MSRB Publishes 2011 Municipal Bond Fact Book

Date: March 7, 2012

Contact: Jennifer A. Galloway, Chief Communications Officer
             (703) 797-6600


Alexandria, VA – The Municipal Securities Rulemaking Board (MSRB) today released a new edition of its Fact Book, an annual sourcebook that analyzes trading data, continuing disclosure submissions and other statistics for the $3.7 trillion municipal bond market. The 2011 Fact Book includes analysis on the 50 million trades that occurred in the municipal market over the last five years and provides key statistics unavailable elsewhere.

“The Fact Book supports the MSRB’s ongoing effort to educate the general public and municipal market participants about trading and disclosure activity related to municipal securities,” said MSRB Executive Director Lynnette Kelly. “The data we publish— and disseminate in real-time to the market—has brought a new level of transparency to this important capital market.” 

The 2011 Fact Book covers topics ranging from trade distribution trends, most actively traded securities, daily average number of trades, and municipal market disclosures, among others. Just a few highlights include:

  • Total par amount of municipal securities traded in 2011 decreased 12.6 percent to $3.28 trillion from the $3.75 trillion traded in 2010
  • Trading activity of taxable securities decreased significantly last year following the expiration of Build America Bonds in 2010, totaling $291 billion and 752,677 trades compared to $504 billion and 1.15 million trades in 2010.
  • Trades of $100,000 or less accounted for 8.3% of the par volume traded and 82.5% of all trades in 2011, while trades of more than $1 million accounted for 76.6% of par volume traded and 3.6% of trades---compared to 7.4% of par and 81.5% of trades in 2010 for trades of $100,000 or less, and 78.5% of par and 4.1% of trades for transactions of more than $1 million
  • A revenue bond from the industrial development board of the Parish of East Baton Rouge was the most active security in 2011 in term of par amount traded with $19.5 billion
  • A revenue bond from New York Liberty Development Corporation was the most active in terms of number of trades with 8,371 trades
  • The number of continuing disclosure documents increased to 133,400 in 2011, up 3.2% from the 129,213 documents received in 2010

The MSRB’s market information transparency programs promote transparency and access to real-time, municipal market bond information. The MSRB makes this information available free of charge on its Electronic Municipal Market Access (EMMA®) website. Daily and historical summaries of trade data based on security type, size, sector, maturity, source of repayment and coupon type are housed in EMMA’s Market Statistics section. The MSRB recently enhanced EMMA’s market statistics with additional graphical representations when viewing information related to overall municipal market trading activity, the amount traded by customers and dealers, and the volume of trades for any given date range.

Electronic copies of the Fact Book can be found on the Publications page of the MSRB's website.

The MSRB protects investors, state and local governments and other municipal entities, and the public interest by promoting a fair and efficient municipal securities market.
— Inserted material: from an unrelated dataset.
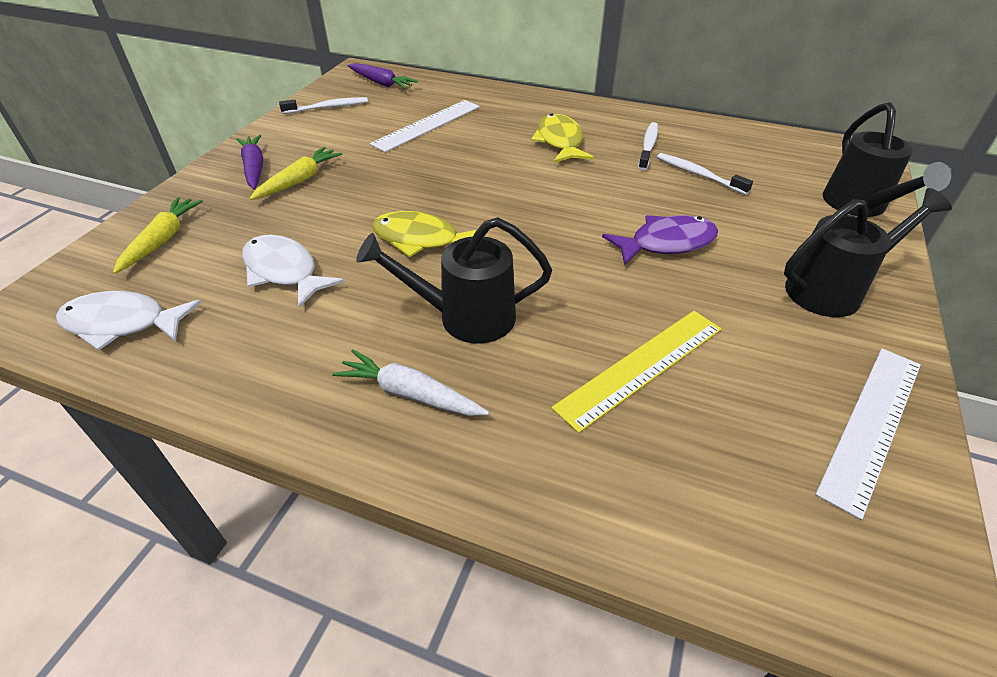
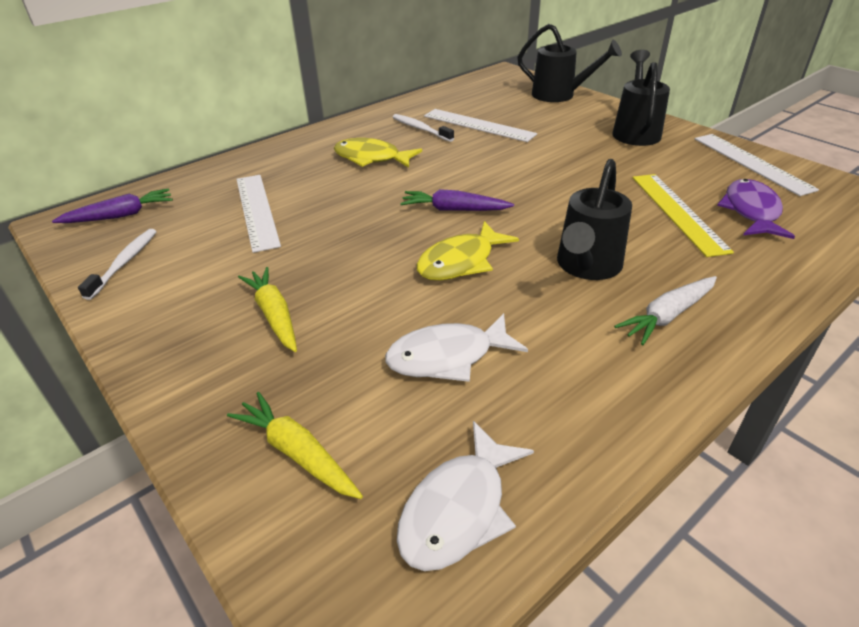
camera: 60 degrees left, 5 degrees down
purple carrot [236,135,263,189] -> purple carrot moved to [400,189,514,211]
purple fish [602,215,718,266] -> purple fish moved to [717,179,795,239]
white toothbrush [657,153,753,195] -> white ruler [424,109,537,142]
The MSRB fulfills this mission by regulating the municipal securities firms, banks and municipal advisors that engage in municipal securities and advisory activities. To further protect market participants, the MSRB provides market transparency through its Electronic Municipal Market Access (EMMA®) website, the official repository for information on all municipal bonds. The MSRB also serves as an objective resource on the municipal market, conducts extensive education and outreach to market stakeholders, and provides market leadership on key issues. The MSRB is a self-regulatory organization governed by a 21-member board of directors that has a majority of public members, in addition to representatives of regulated entities. The MSRB is overseen by the Securities and Exchange Commission and Congress.